Moyland unterliegt im Rechtsstreit um Tischer-Fotos

„Im Berufungsverfahren gegen das erstinstanzliche Urteil des Landgerichts Düsseldorf vom 29. September 2010 hat das Oberlandesgericht Düsseldorf mit Urteil vom 30. Dezember 2011 der Stiftung Museum Schloss Moyland untersagt, 18 bisher unveröffentlichte Fotos des Fotografen Manfred Ti-scher im Museum Schloss Moyland auszustellen“, teilte gestern Rechtsanwalt Simon Bergmann mit. Er vertritt die Interessen von Museum Schloss Moyland im Rechtsstreit mit der Verwertungsgesellschaft Bild-Kunst, die die Interessen der Beuys Witwe Eva, vertritt.

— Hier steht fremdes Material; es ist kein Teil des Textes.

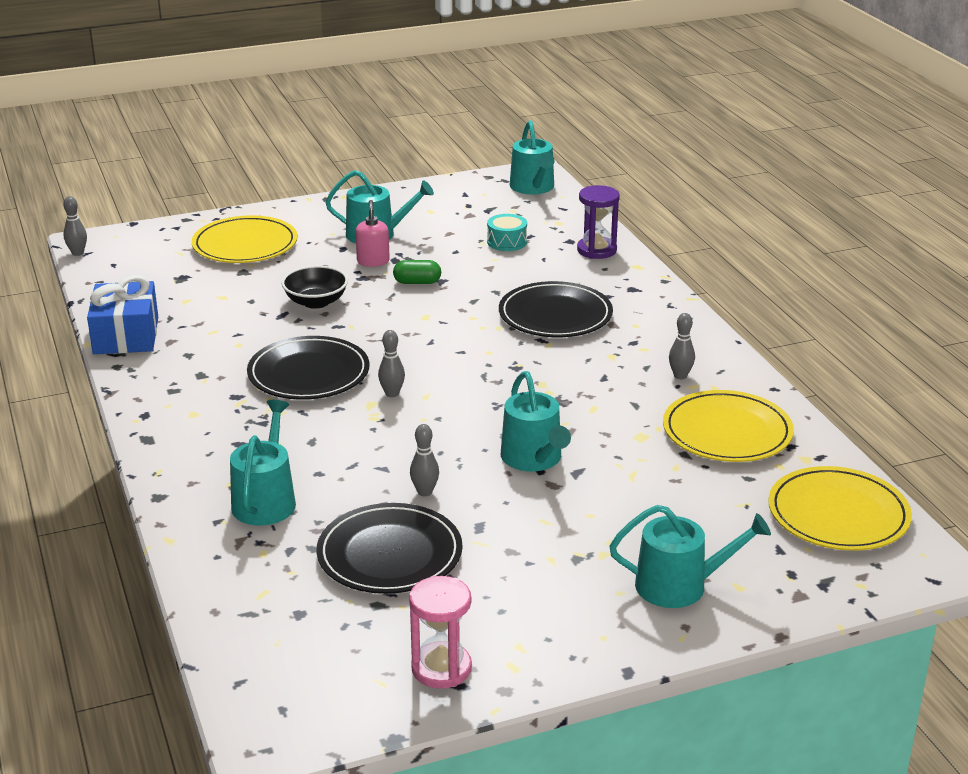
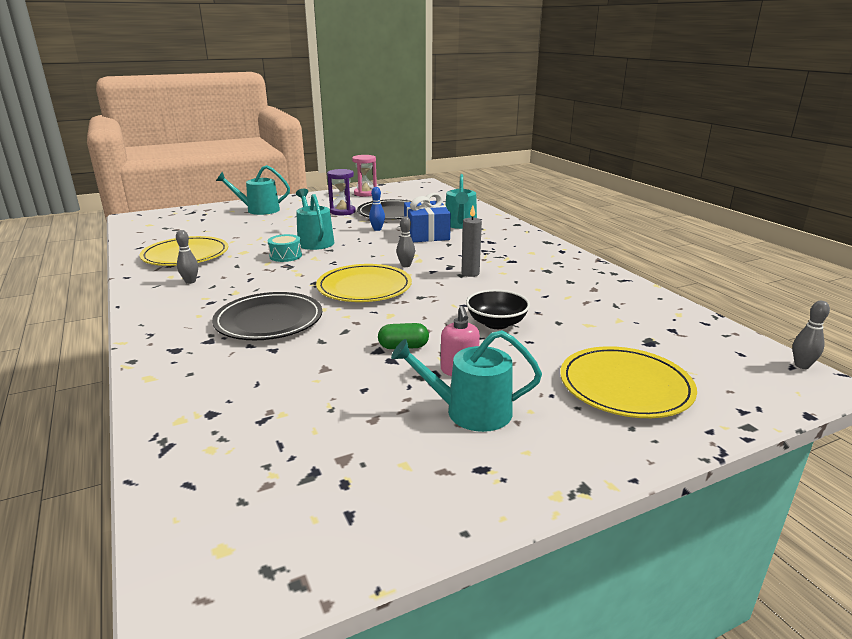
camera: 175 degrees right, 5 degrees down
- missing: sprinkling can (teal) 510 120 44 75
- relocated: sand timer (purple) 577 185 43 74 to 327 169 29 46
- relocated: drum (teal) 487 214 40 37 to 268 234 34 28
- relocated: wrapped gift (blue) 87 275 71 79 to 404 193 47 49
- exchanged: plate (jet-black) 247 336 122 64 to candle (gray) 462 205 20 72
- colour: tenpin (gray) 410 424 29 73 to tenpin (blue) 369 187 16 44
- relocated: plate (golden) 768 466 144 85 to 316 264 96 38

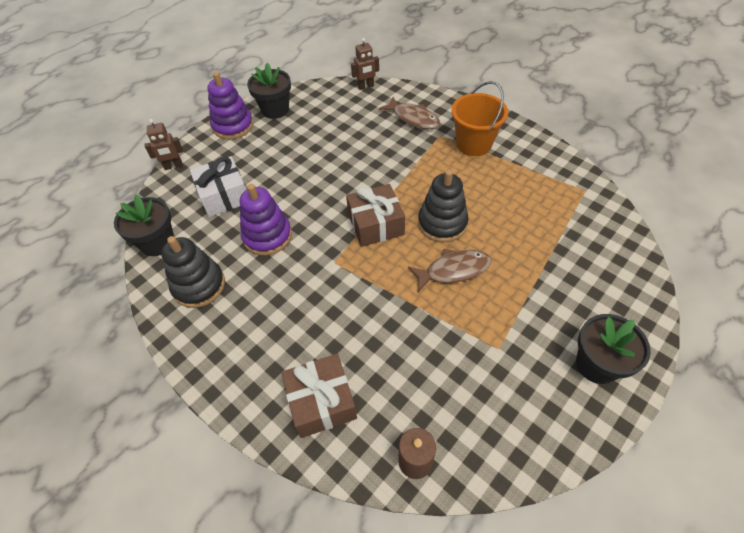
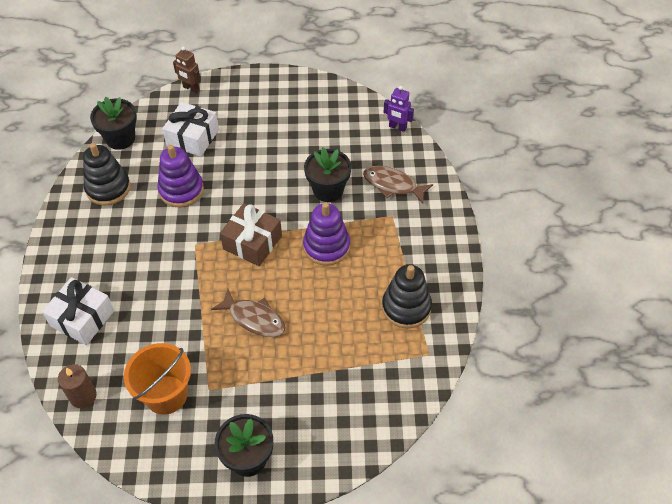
camera: 45 degrees right, 0 degrees up
- colour: toy robot (russet) 351 38 28 52 to toy robot (purple) 383 86 31 46
- relocated: flower pot (jet-black) 247 63 44 56 to 304 148 47 54
- relocated: ring stacker (purple) 207 72 46 68 to 303 202 47 64
- relocated: pail (orange) 451 81 57 75 to 124 343 67 72
- spun: fish figure (russet) 379 97 61 32 = 363 166 70 37 120 degrees clockwise
- relocated: ring stacker (jet-black) 418 170 51 72 to 382 265 50 64
- colour: wrapped gift (russet) 281 354 76 84 to wrapped gift (snow-white) 42 277 72 68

Sie hatte sich im Vorfeld gegen die Ausstellung von Fotos des Fotografen Manfred Tischer ausgesprochen. Er hatte ein „Beuys-Happening“, das 1964 in der Sendung „Die Drehscheibe“ im ZDF live ausgestrahlt worden war, im Bild vor Ort und in Gegenwart des Künstlers Joseph Beuys aufgenommen. Diese Bilder gehören zur Beuys-Sammlung Schloss Moyland und sollten 2010 gezeigt werden. In einer ersten Gerichtsverhandlung unterlag Museum Schloss Moyland. Das Verfahren wurde gestern vor dem Oberlandesgericht Düsseldorf in zweiter Instanz verhandelt.

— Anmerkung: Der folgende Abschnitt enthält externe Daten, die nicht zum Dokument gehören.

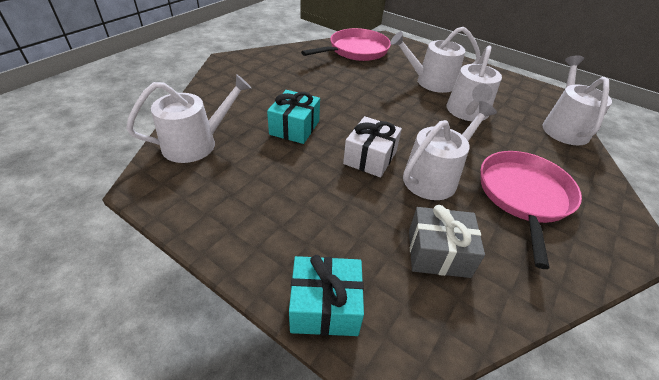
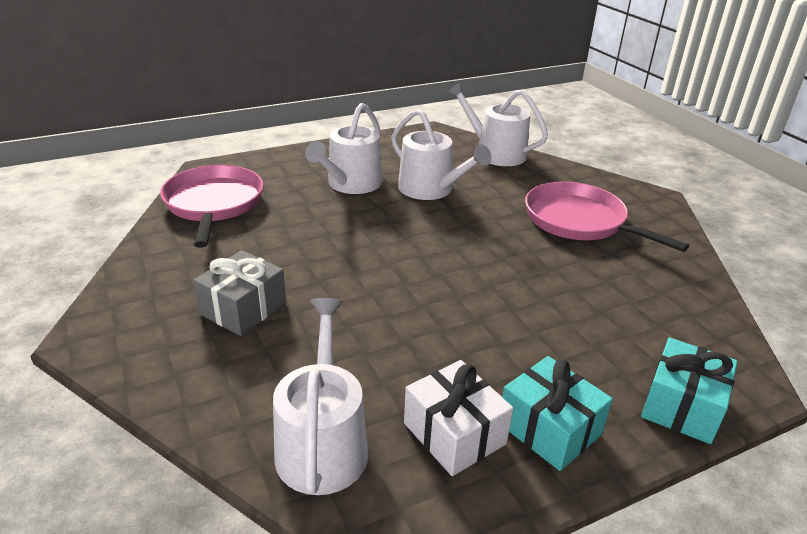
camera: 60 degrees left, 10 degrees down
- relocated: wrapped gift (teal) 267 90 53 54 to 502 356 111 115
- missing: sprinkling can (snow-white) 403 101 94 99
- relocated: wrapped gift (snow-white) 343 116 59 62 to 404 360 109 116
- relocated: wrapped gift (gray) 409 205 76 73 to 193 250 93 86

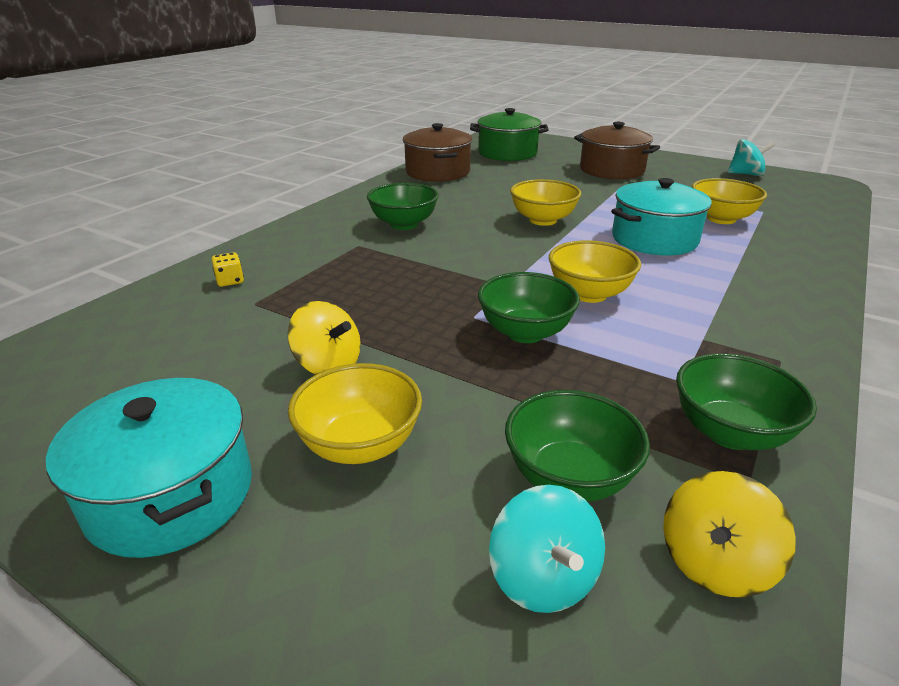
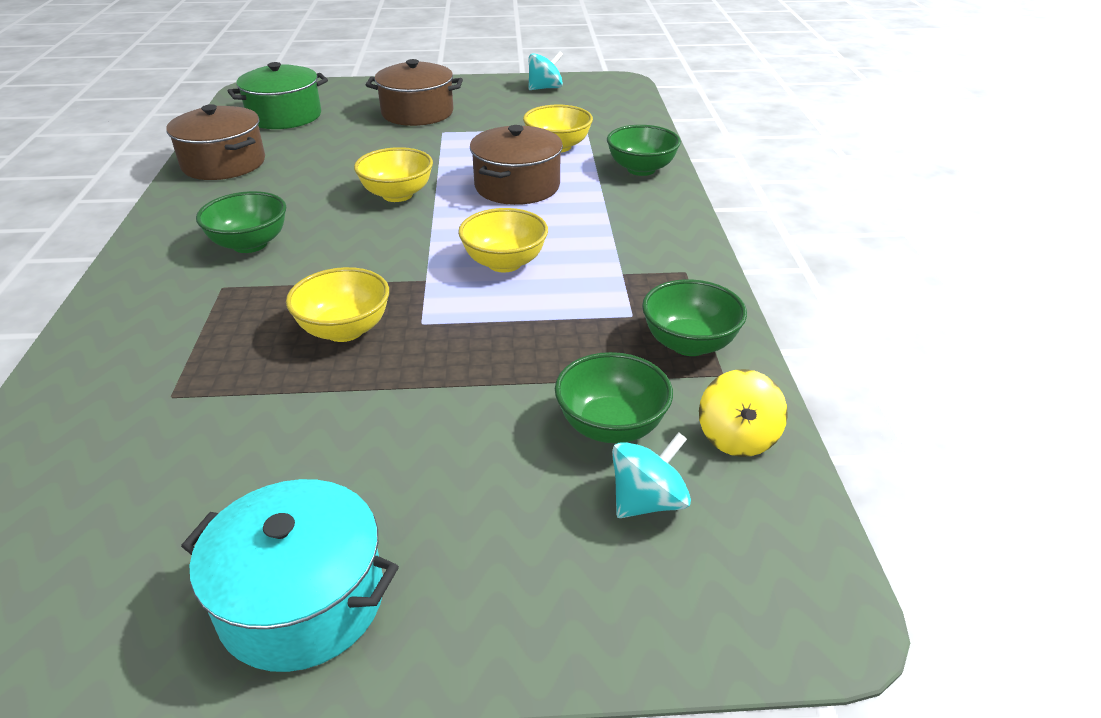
camera: 35 degrees left, 5 degrees up
- colour: pot (teal) 611 178 101 78 to pot (russet) 470 125 93 80
- missing: game die (golden) 211 252 33 35
- relocated: deep dish (leaf-green) 478 272 102 71 to 607 125 74 51
- missing: whirligig (golden) 288 301 73 74
- relocated: deep dish (golden) 288 363 134 101 to 286 267 103 75
- spun: whirligig (teal) 489 485 116 128 = 612 432 79 86 75 degrees counterclockwise

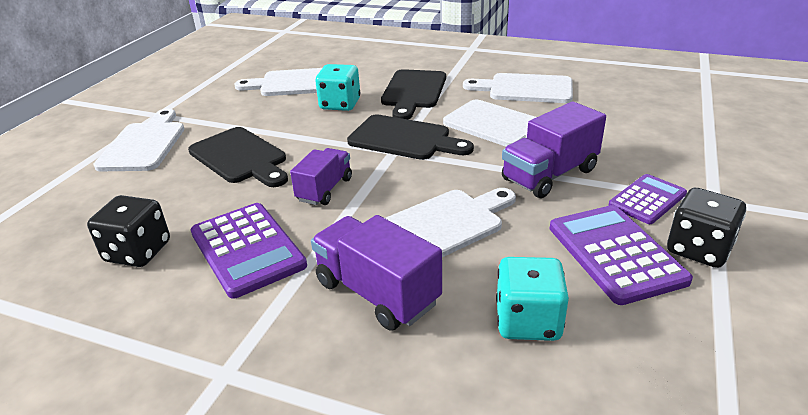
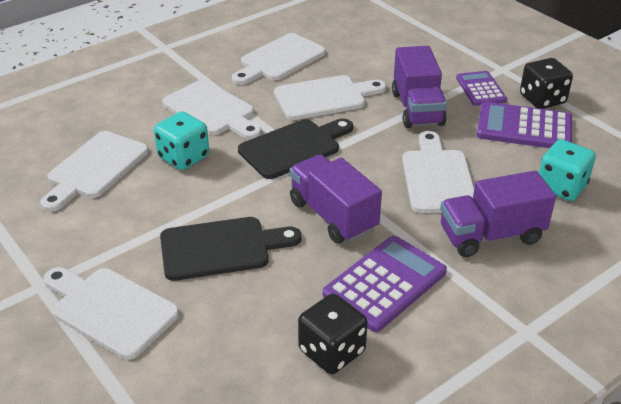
camera: 60 degrees left, 5 degrees up
- colour: bread board (jet-black) 381 69 65 51 to bread board (snow-white) 162 80 100 59
- size: truck (purple) 290 148 62 57 = 290 154 92 90 x1.51
- spun: adding machine (purple) 190 203 117 96 = 323 236 124 96 45 degrees counterclockwise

„Die VG Bild-Kunst, die die Rechte für die Beuys-Erbin Eva Beuys geltend macht, sieht in der Ausstellung dieser 18 Fotos eine unzulässige Bearbeitung der ursprünglichen Aktion von Beuys und verfolgt deshalb ein gerichtliches Ausstellungsverbot“, so Rechtsanwalt Bergmann. Wie der vorsitzende Richter anlässlich der Urteilsverkündung erläuterte, geht das Gericht davon aus, dass die 18 Fotos sowohl die Anordnung als auch die Handlungsabläufe des Happenings derart wiedergeben, dass sich die Fotos als zusammenfassende Bearbeitung darstellen würden. Zudem - so das Gericht - bestünden keine ausreichenden Anhaltspunkte, dass Beuys mit einer solchen Bearbeitung einverstanden gewesen wäre.

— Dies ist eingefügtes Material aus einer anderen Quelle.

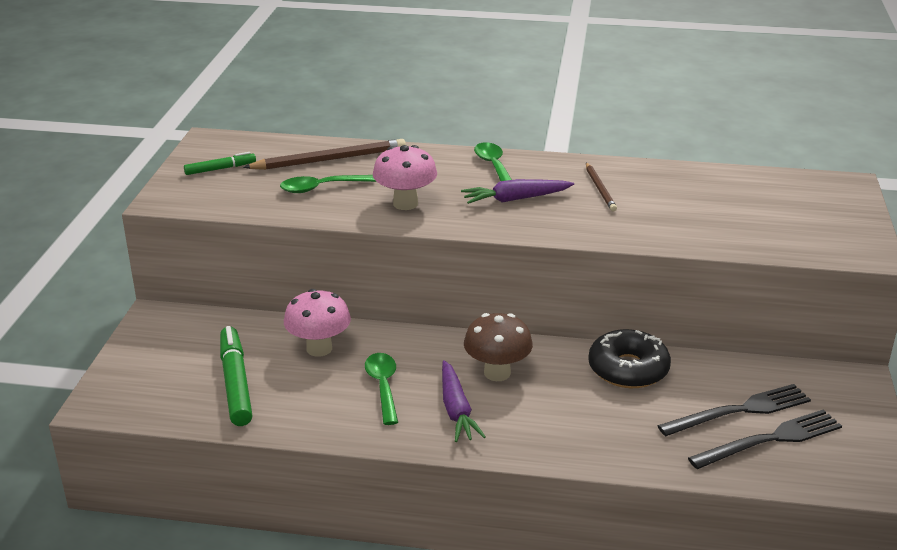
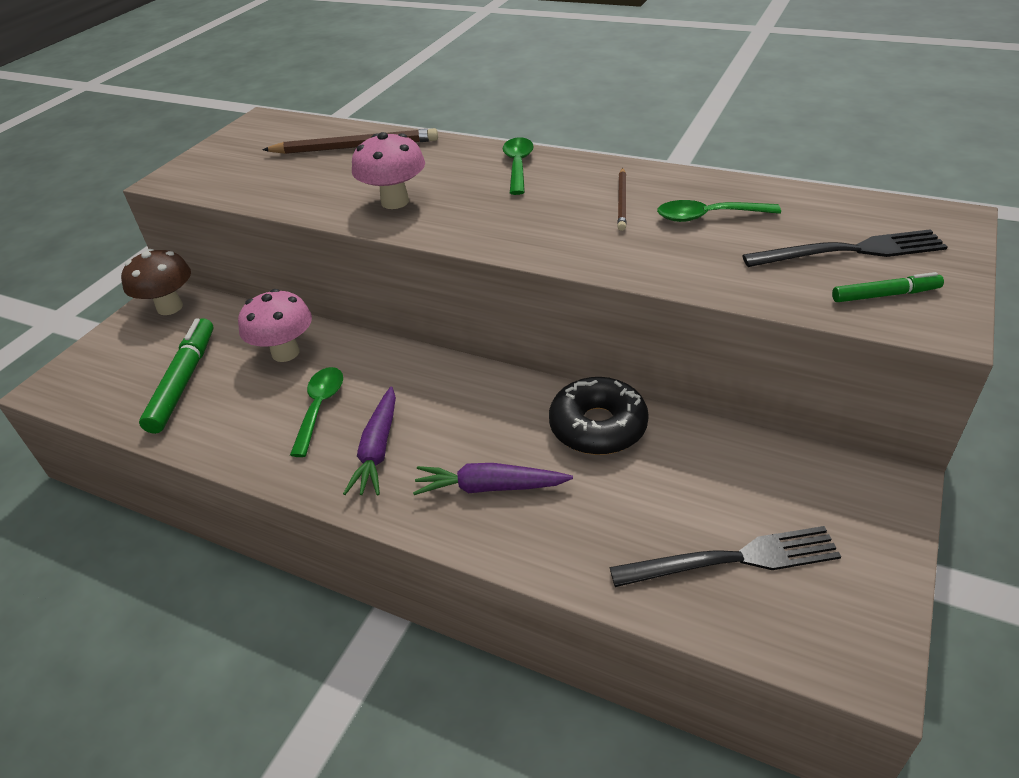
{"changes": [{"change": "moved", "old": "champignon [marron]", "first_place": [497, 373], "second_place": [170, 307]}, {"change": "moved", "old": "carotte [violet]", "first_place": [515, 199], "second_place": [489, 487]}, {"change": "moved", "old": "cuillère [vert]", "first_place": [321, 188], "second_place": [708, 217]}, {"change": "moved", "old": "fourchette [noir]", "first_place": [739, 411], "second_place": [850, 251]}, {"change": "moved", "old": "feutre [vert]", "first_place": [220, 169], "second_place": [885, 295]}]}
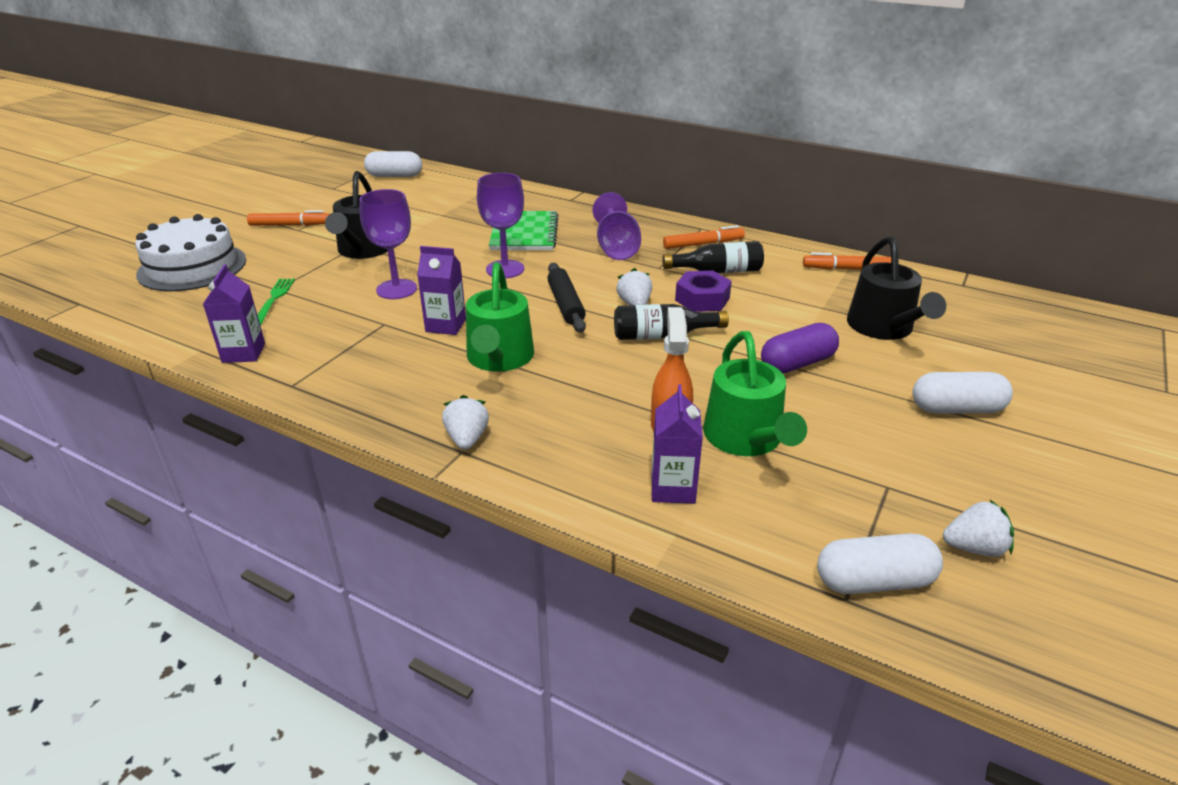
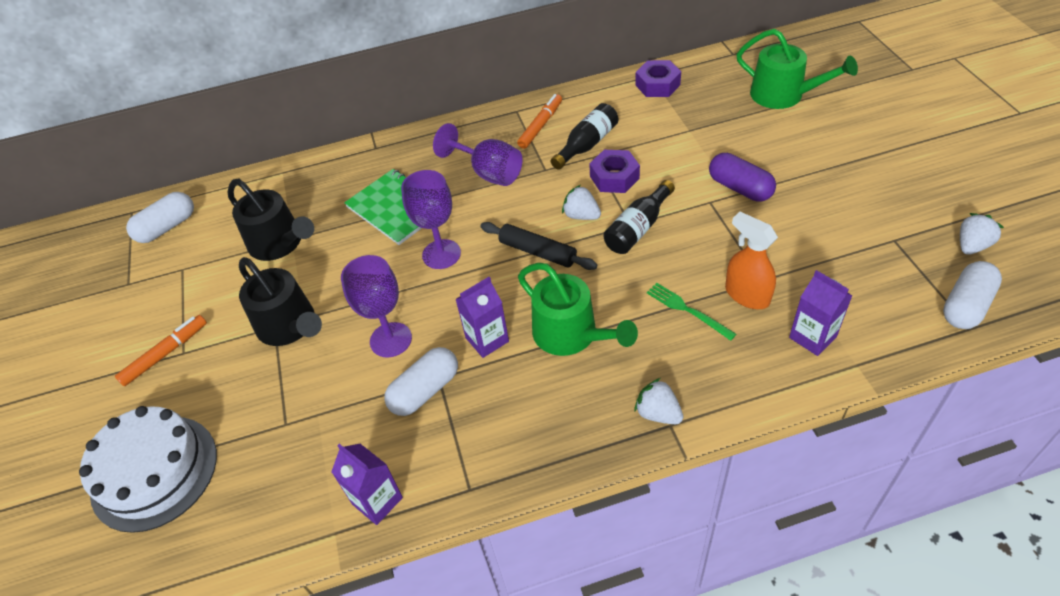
{"changes": [{"change": "moved", "old": "arrosoir [noir]", "first_place": [883, 327], "second_place": [279, 243]}, {"change": "moved", "old": "gélule [blanc]", "first_place": [956, 409], "second_place": [425, 390]}, {"change": "replaced", "old": "feutre [orange]", "new": "écrou [violet]", "first_place": [847, 269], "second_place": [657, 85]}, {"change": "moved", "old": "fourchette [vert]", "first_place": [274, 300], "second_place": [687, 310]}, {"change": "turned", "old": "gélule [violet]", "first_place": [797, 363], "second_place": [740, 188], "degrees": -60}, {"change": "moved", "old": "arrosoir [vert]", "first_place": [746, 438], "second_place": [783, 95]}]}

Rechtsanwalt Bergmann fährt fort: "Diese Urteilsbegründung des Oberlandesgerichts Düsseldorf ist nicht haltbar. Die 18 Momentaufnahmen der 20- bis 30-minütigen Aktion können die Dynamik der Kunstform „Happening“ nicht wiedergeben. Wesentliche Merkmale eines Happenings wie Handlungsabläufe, Bewegung, Gestik, Worte und Klang, gehen bei der fotografischen Darstellung verloren. Deshalb können die 18 Fotografien von Tischer nicht als eine Bearbeitung des Beuys-Happenings im urheberrechtli-chen Sinne angesehen werden. Soweit das Oberlandesgericht Düsseldorf zu einem anderen Er-gebnis kommt, mag dies damit zusammenhängen, dass es in Bezug auf das streitgegenständliche Happening aus dem Jahr 1964 keinerlei Aufzeichnungsmaterial mehr gibt und den urteilenden Richtern die Komplexität der Werkgattung Happening offensichtlich nicht bekannt war. Abwegig ist auch die Annahme, Beuys wäre mit den Fotos nicht einverstanden gewesen. Im Verfahren war unstreitig, dass Beuys die Anwesenheit des Fotografen Tischer begrüßt hatte.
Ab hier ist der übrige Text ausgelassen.